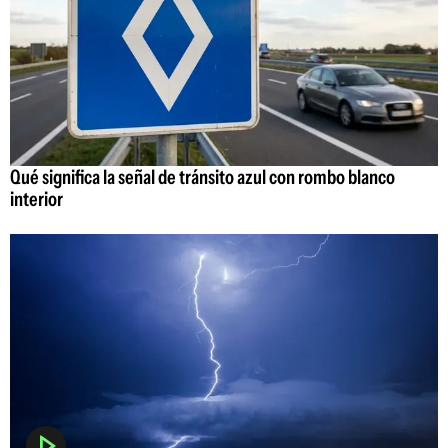
Qué significa la señal de tránsito azul con rombo blanco
interior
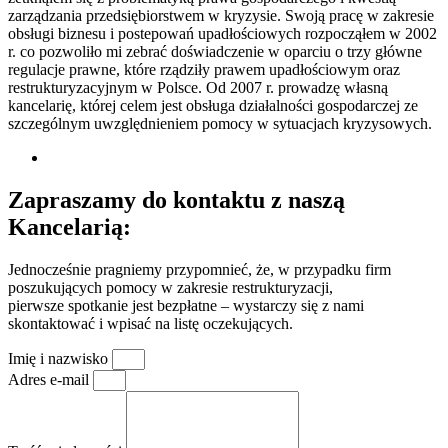
zarządzania przedsiębiorstwem w kryzysie. Swoją pracę w zakresie
obsługi biznesu i postepowań upadłościowych rozpocząłem w 2002
r. co pozwoliło mi zebrać doświadczenie w oparciu o trzy główne
regulacje prawne, które rządziły prawem upadłościowym oraz
restrukturyzacyjnym w Polsce. Od 2007 r. prowadzę własną
kancelarię, której celem jest obsługa działalności gospodarczej ze
szczególnym uwzględnieniem pomocy w sytuacjach kryzysowych.
Zapraszamy do kontaktu z naszą
Kancelarią:
Jednocześnie pragniemy przypomnieć, że, w przypadku firm
poszukujących pomocy w zakresie restrukturyzacji,
pierwsze spotkanie jest bezpłatne – wystarczy się z nami
skontaktować i wpisać na listę oczekujących.
Imię i nazwisko
Adres e-mail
---------------
● Görev metni:
Listedeki tüm satırları, "pomocy" sözcüğünü her geçtiği yerde "wsparcia" ile değiştirerek yeniden yazın; geri kalan her şeyi aynen koruyun ve resimleri yanıta almayın.

● Çözüm:
Qué significa la señal de tránsito azul con rombo blanco
interior
zarządzania przedsiębiorstwem w kryzysie. Swoją pracę w zakresie
obsługi biznesu i postepowań upadłościowych rozpocząłem w 2002
r. co pozwoliło mi zebrać doświadczenie w oparciu o trzy główne
regulacje prawne, które rządziły prawem upadłościowym oraz
restrukturyzacyjnym w Polsce. Od 2007 r. prowadzę własną
kancelarię, której celem jest obsługa działalności gospodarczej ze
szczególnym uwzględnieniem wsparcia w sytuacjach kryzysowych.
Zapraszamy do kontaktu z naszą
Kancelarią:
Jednocześnie pragniemy przypomnieć, że, w przypadku firm
poszukujących wsparcia w zakresie restrukturyzacji,
pierwsze spotkanie jest bezpłatne – wystarczy się z nami
skontaktować i wpisać na listę oczekujących.
Imię i nazwisko
Adres e-mail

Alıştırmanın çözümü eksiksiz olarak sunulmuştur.